## WHAT YOU ARE ASKED TO DO
Skip the pictures and write out, word for word, the lines below from the one with "centers introduce kids" through the one with "(uncompressed)", inclusive.
MATERIAL TO PROCESS Start Marker
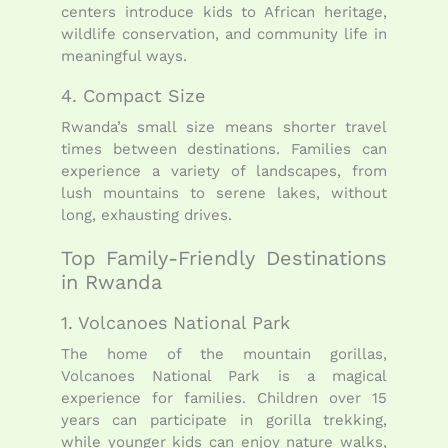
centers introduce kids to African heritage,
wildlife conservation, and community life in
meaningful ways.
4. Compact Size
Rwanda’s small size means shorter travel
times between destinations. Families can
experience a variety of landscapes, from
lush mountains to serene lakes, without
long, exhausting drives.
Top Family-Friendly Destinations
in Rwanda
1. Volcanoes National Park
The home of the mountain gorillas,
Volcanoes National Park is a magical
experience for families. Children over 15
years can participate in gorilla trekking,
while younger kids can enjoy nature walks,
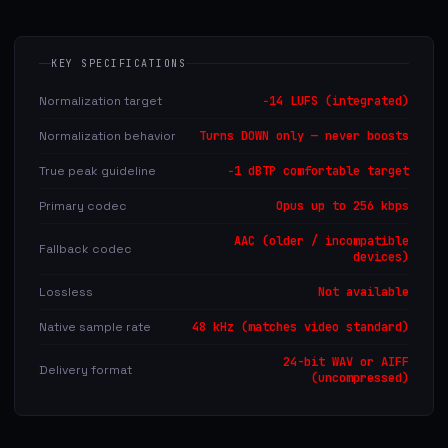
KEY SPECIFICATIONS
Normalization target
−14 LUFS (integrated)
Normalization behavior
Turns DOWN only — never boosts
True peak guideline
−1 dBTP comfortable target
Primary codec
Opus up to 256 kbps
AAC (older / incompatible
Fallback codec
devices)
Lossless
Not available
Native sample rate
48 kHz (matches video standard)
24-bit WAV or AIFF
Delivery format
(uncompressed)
MATERIAL TO PROCESS End Marker
MATERIAL TO PROCESS Start Marker
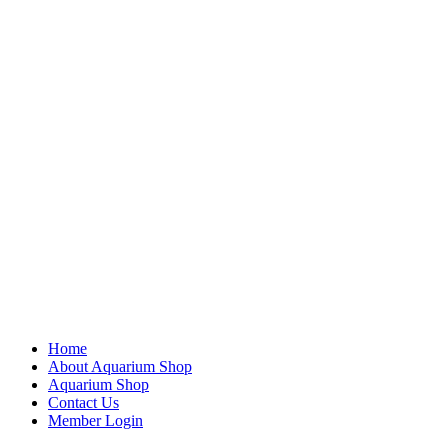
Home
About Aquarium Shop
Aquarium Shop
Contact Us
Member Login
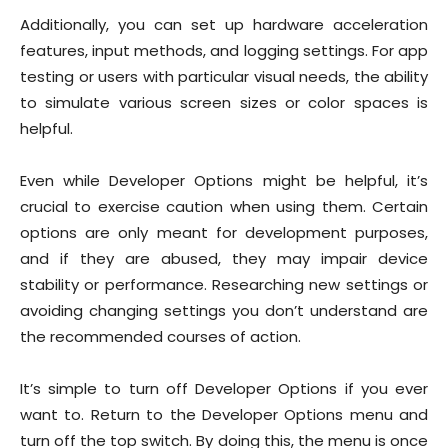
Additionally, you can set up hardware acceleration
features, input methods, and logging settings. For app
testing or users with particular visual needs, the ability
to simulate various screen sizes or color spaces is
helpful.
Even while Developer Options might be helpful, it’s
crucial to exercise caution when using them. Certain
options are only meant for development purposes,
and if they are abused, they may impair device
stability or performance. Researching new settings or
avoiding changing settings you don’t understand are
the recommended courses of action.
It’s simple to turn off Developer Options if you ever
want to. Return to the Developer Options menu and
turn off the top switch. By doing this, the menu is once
MATERIAL TO PROCESS End Marker
## ANSWER FOR THE TASK
centers introduce kids to African heritage,
wildlife conservation, and community life in
meaningful ways.
4. Compact Size
Rwanda’s small size means shorter travel
times between destinations. Families can
experience a variety of landscapes, from
lush mountains to serene lakes, without
long, exhausting drives.
Top Family-Friendly Destinations
in Rwanda
1. Volcanoes National Park
The home of the mountain gorillas,
Volcanoes National Park is a magical
experience for families. Children over 15
years can participate in gorilla trekking,
while younger kids can enjoy nature walks,
KEY SPECIFICATIONS
Normalization target
−14 LUFS (integrated)
Normalization behavior
Turns DOWN only — never boosts
True peak guideline
−1 dBTP comfortable target
Primary codec
Opus up to 256 kbps
AAC (older / incompatible
Fallback codec
devices)
Lossless
Not available
Native sample rate
48 kHz (matches video standard)
24-bit WAV or AIFF
Delivery format
(uncompressed)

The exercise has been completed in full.